Le vent du changement
Sur la « route du bout du monde », nous partons à la découverte des secrets de la Patagonie, terre des explorateurs et royaume des vents. Notre compagne est une Panamera, propulsée par l’eau et l’air. L’aube d’une ère nouvelle.
Ce vent qui hurle sans relâche. C’est la première chose que l’on perçoit en Patagonie – et aussi la dernière. Il oblige à se tenir courbé, tiraillant inlassablement les vêtements trop amples, et sa dureté se ressent sur chaque centimètre carré de peau à découvert. Un sifflement omniprésent. Hier, aujourd’hui et pour l’éternité.
Car il en a toujours été ainsi : le vent a marqué de son empreinte les récits de la Création des peuples indigènes qui vivaient là bien avant que les Européens n’osent même rêver de l’existence de lieux aussi lointains. Ainsi, les Tehuelches et les Aónikenk croyaient que le vent était né d’un soupir du premier être vivant, avant même l’apparition de la lumière et de la terre. Les expériences des premiers explorateurs occidentaux furent elles aussi imprégnées des forces de la nature. Lorsque Fernand de Magellan mit le cap sur la Patagonie, en 1520, la tempête était si violente que le gouvernement espagnol tenta une manœuvre de diversion pour tenir les pirates britanniques à distance. Il annonça que le vent avait déplacé une île entière qui bloquait désormais le détroit de Magellan.

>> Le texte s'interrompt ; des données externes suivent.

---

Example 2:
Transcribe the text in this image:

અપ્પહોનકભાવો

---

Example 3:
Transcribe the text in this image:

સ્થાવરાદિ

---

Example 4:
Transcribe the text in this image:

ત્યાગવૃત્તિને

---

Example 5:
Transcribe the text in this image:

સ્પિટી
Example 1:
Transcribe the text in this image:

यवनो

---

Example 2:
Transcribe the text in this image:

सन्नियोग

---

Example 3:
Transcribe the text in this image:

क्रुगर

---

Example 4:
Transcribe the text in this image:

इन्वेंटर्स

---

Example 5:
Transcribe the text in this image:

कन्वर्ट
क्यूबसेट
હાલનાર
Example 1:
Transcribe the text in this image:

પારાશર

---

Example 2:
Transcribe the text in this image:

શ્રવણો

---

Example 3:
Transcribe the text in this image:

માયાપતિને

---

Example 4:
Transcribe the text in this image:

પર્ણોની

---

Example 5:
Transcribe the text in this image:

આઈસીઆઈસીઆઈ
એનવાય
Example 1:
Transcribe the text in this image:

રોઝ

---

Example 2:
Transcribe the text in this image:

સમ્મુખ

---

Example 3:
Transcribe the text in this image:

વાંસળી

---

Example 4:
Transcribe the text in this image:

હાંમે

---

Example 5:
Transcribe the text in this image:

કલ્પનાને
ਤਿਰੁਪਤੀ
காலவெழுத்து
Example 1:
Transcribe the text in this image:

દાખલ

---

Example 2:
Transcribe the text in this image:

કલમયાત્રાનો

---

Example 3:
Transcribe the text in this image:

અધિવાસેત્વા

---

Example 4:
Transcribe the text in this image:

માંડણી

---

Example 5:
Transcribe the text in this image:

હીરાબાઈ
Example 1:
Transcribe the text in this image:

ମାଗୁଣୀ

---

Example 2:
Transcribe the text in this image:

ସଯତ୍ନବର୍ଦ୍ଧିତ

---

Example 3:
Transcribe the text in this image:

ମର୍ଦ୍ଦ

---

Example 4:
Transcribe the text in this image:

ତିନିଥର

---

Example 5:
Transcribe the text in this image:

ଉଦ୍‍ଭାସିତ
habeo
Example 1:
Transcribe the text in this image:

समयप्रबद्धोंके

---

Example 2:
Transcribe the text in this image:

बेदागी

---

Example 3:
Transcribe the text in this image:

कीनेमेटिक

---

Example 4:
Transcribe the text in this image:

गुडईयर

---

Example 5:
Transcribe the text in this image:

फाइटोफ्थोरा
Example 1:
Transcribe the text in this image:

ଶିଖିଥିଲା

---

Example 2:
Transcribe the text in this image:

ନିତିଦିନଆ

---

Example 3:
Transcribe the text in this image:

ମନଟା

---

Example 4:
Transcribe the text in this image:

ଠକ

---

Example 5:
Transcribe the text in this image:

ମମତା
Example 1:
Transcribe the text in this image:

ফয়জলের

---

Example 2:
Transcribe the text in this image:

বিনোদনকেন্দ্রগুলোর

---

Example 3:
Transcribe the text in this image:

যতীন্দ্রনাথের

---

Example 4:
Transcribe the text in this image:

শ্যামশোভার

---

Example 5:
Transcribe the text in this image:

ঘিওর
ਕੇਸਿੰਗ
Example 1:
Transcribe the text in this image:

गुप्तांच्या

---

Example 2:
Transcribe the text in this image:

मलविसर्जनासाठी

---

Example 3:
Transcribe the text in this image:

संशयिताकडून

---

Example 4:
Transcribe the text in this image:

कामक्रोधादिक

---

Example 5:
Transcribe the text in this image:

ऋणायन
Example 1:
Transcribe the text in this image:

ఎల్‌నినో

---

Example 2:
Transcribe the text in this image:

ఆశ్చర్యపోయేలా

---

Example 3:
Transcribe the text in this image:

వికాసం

Plus de 400 ans plus tard, la Chilienne Gabriela Mistral écrira : « Le vent de Magallanes est à la fois une malédiction et une bénédiction. Maître tout puissant de la région, il l’a façonnée selon ses humeurs. » En 1945, cette poétesse fut la première lauréate latino-américaine du prix Nobel de littérature – et le vent de Patagonie l’a elle aussi marquée de son empreinte. « S’il est un spectacle pour le commun des mortels, il ne l’est pas pour moi, car j’ai ressenti une grande crainte. Nous nous souvenons tous d’avoir été fascinés par la peur dans notre enfance. Nous l’avons fuie. Mais en même temps, nous l’avons défiée. »
Le vent est omniprésent, sifflant jour après jour ses chants tempétueux, indifférent au temps qui passe.

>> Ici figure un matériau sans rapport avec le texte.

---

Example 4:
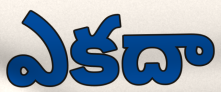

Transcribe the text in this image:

ఎకదా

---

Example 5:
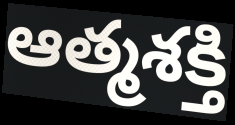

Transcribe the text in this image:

ఆత్మశక్తి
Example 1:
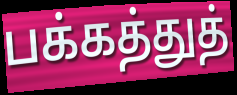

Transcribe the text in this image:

பக்கத்துத்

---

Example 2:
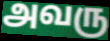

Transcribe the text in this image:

அவரு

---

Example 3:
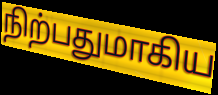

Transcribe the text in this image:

நிற்பதுமாகிய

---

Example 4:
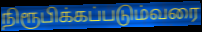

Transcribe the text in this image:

நிரூபிக்கப்படும்வரை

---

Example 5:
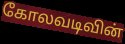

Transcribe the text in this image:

கோலவடிவின்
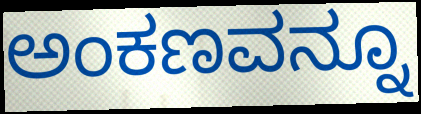
ಅಂಕಣವನ್ನೂ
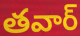
తవార్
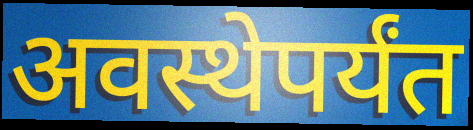
अवस्थेपर्यंत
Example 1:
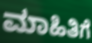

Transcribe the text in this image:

ಮಾಹಿತಿಗೆ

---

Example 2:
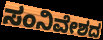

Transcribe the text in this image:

ಸಂನಿವೇಶದ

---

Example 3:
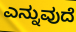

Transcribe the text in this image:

ಎನ್ನುವುದೆ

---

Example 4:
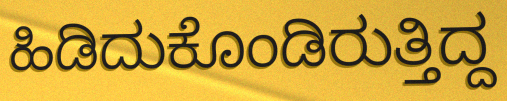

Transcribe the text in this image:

ಹಿಡಿದುಕೊಂಡಿರುತ್ತಿದ್ದ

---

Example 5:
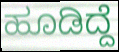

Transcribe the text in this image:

ಹೂಡಿದ್ದೆ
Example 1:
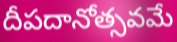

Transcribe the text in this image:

దీపదానోత్సవమే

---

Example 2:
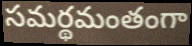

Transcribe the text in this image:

సమర్థమంతంగా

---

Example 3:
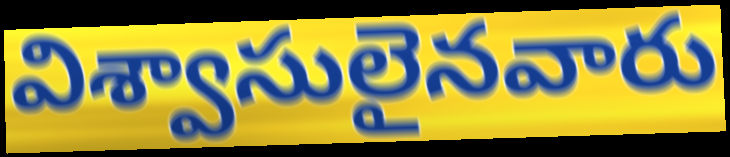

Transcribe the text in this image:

విశ్వాసులైనవారు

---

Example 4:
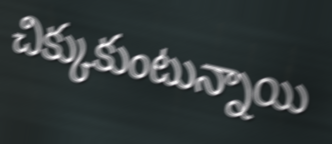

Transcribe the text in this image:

చిక్కుకుంటున్నాయి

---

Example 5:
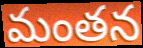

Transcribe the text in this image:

మంతన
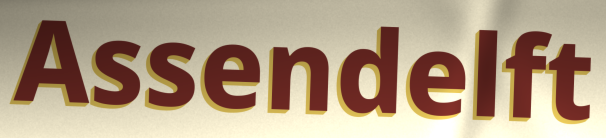
Assendelft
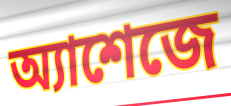
অ্যাশেজে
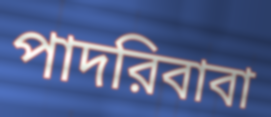
পাদরিবাবা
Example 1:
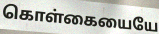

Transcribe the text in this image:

கொள்கையையே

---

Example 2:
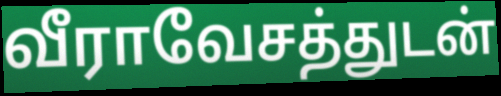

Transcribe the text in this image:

வீராவேசத்துடன்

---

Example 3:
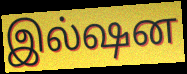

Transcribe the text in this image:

இல்ஷன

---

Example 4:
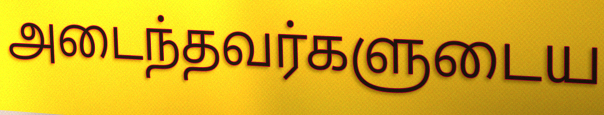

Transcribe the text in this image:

அடைந்தவர்களுடைய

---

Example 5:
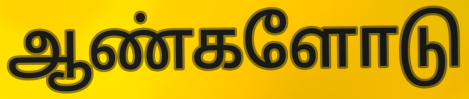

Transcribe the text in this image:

ஆண்களோடு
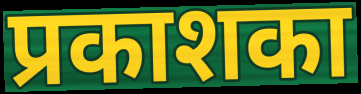
प्रकाशका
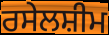
ਰਸੇਲਸ਼ੀਮ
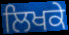
ਲਿਖਕੇ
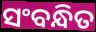
ସଂବନ୍ଧିତ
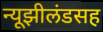
न्यूझीलंडसह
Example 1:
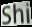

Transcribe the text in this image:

Shi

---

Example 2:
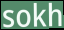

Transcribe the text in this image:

sokh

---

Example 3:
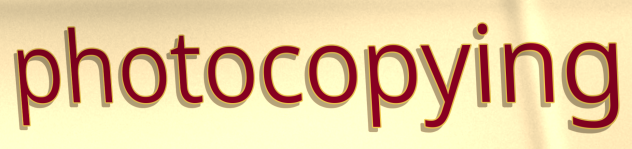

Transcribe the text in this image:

photocopying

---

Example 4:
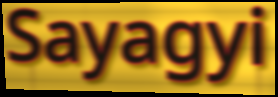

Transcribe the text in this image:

Sayagyi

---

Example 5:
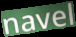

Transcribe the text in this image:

navel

Christian Formoso est aujourd’hui poète et professeur à l’université de Magallanes à Punta Arenas. Il évoque avec une éloquence tranquille la croyance ancienne selon laquelle le diable régnerait sur le vent. « Cette région était autrefois assimilée au mal », raconte cet universitaire de 52 ans. « Le centre de l’empire colonial espagnol, Lima, au Pérou, était considéré comme sacré et la région de Magallanes comme son exact opposé. Tout ce qu’il avait de bon était là-bas, tout ce qui était mauvais était ici.

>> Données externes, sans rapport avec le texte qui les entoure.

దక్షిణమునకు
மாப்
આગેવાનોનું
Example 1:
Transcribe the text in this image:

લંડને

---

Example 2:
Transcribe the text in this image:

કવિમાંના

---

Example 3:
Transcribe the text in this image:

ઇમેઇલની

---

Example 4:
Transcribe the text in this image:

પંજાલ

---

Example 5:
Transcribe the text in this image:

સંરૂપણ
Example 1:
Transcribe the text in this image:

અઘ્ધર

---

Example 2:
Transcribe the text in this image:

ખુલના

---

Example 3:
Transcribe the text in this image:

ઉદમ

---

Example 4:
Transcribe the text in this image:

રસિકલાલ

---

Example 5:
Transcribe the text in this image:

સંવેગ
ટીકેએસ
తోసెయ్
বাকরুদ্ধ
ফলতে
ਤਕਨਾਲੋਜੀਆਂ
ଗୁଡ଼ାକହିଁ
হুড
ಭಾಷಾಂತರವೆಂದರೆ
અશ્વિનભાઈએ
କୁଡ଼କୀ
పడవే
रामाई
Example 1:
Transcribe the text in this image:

Pourtant, beaucoup de choses se sont passées au cours des 500 ans qui ont suivi la découverte de Magellan. De Charles Darwin à Jules Verne, explorateurs, littérateurs et scientifiques ont entrepris le long voyage et exploré ces terres arides du bout du monde. Nous partons aujourd’hui sur leurs traces. Notre voyage de découverte commence à Punta Delgada, dans l’extrême sud du Chili. La brève et parfois mouvementée traversée en ferry depuis la Terre de Feu est derrière nous. Et devant nous, la plus longue route carrossable du monde : la Panaméricaine.
Elle se termine à Dead Horse, en Alaska, à environ 23 000 kilomètres au nord de notre position. Notre véhicule est une Porsche Panamera Turbo S E-Hybrid de couleur Papayametallic, dont le modèle doit en partie son nom à cette route hors du commun. Pourtant, il ne s’agit pas d’une hybride classique. Durant notre voyage, elle sera alimentée en partie par des eFuels produits localement et en partie par de l’électricité tout aussi verte. Deux technologies durables réunies dans un seul véhicule. C’est ainsi que nous allons découvrir la Patagonie – en même temps que la mobilité de demain.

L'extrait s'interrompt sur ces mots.